Franqueza en la comunicación: ¿por qué es importante?
La comunicación es una necesidad humana básica. Es necesaria tanto a una edad muy temprana como en la vejez. Los contactos con otras personas aportan nuevos colores a nuestras vidas, nos permiten compartir experiencias, aprender, crear y mantener relaciones, expresar nuestros sentimientos y pensamientos.
Es importante darse cuenta de que no se trata de una comunicación formal, sino de una conversación íntima y sincera. Sin embargo, este tipo de conversaciones suelen ser difíciles: pueden ir asociadas a sentimientos de vulnerabilidad, ansiedad por ser malinterpretado o miedo a ser juzgado. Por esta razón, a veces es más fácil hablar de sus problemas con un desconocido que con alguien cercano.
En cualquier caso, el papel de la comunicación abierta difícilmente puede sobrestimarse: puede ser un medio para curarse de traumas psicológicos y experiencias dolorosas. El autor del libro «Sentirse Bien», el psicoterapeuta David Burns, afirma que una persona que expresa abiertamente sus emociones negativas experimenta menos estrés.

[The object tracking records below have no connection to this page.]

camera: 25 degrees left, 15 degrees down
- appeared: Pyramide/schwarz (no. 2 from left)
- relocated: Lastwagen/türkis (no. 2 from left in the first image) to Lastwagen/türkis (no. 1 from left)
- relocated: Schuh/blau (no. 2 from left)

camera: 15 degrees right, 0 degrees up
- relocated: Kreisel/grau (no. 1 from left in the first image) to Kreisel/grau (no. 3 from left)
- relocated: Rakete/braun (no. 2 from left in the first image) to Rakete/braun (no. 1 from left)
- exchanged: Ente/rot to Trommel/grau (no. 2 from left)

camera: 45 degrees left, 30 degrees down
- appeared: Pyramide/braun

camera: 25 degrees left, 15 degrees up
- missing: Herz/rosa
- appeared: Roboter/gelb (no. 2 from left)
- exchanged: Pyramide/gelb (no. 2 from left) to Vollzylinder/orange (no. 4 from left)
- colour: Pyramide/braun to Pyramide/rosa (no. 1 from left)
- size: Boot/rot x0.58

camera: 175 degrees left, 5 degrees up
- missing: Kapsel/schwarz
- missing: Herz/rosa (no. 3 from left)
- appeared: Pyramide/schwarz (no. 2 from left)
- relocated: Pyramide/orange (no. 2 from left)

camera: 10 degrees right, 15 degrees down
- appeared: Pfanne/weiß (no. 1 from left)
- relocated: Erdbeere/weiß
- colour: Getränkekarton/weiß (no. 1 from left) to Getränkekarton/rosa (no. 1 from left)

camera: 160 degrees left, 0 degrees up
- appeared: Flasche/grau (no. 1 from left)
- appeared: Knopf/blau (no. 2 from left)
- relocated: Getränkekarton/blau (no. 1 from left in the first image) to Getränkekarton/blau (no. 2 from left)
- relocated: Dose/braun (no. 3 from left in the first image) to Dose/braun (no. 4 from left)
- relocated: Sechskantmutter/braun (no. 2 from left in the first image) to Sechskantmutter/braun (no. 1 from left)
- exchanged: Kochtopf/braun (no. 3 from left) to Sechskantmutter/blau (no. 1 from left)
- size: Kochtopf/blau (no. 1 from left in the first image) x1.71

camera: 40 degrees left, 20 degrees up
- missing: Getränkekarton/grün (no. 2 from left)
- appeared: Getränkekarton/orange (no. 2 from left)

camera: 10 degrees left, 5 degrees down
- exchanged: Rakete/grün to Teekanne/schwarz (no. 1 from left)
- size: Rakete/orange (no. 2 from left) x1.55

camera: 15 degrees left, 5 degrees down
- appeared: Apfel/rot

Además, ayuda a mirar el problema desde otro ángulo, a dejar de desvalorizar su vida y a comprenderse mejor a sí mismo y sus sentimientos.
Puede parecer que la falta de comunicación sincera es solo un problema del mundo moderno, donde prevalecen los mensajeros y las redes sociales. Sin embargo, se habla de este tema desde la Antigüedad. «Sea franco y sincero en la comunicación con los demás», escribió el antiguo filósofo Arístipo de Cirene en su directriz VIII.
Es importante recordar: la comunicación abierta no es solo la capacidad de abrirse a la gente, sino también de mostrar empatía hacia los demás. ¿Cómo puede desarrollar estas habilidades de comunicación? Siga estos pasos:
Sea positivo. Su actitud positiva marcará el tono de toda la comunicación.
Muestre sinceridad. No sea tímido a la hora de mostrar sus emociones y sentimientos. Una persona abierta predispone a la gente hacia sí misma.
Escuche activamente a los demás. La gente compartirá con usted si siente que está dispuesto a escucharla sin juzgarla. Preste toda su atención a su interlocutor durante la conversación.
Aprenda a sentir empatía. Intente comprender el punto de vista y los sentimientos de los demás. Las opiniones de los demás son tan valiosas como las suyas.
Permanezca abierto a nuevas experiencias. A menudo entramos en un diálogo con ideas preconcebidas sobre una persona y lo que tiene que decirnos. Deshágase de las ideas preconcebidas.
Sea consciente de los límites personales. Tanto los suyos como los de los demás. Tenga tacto.
Una comunicación agradable y productiva tiene un efecto tremendo en la vida de una persona. Mejora la salud física y emocional, aumenta el éxito profesional y la satisfacción vital.
Por supuesto, la capacidad de comunicarse abiertamente no es el objetivo final, sino solo una forma de cambiar su vida a mejor. Acérquese a la gente a un ritmo que le resulte cómodo y disfrute de las conversaciones. Los cambios positivos no le harán esperar.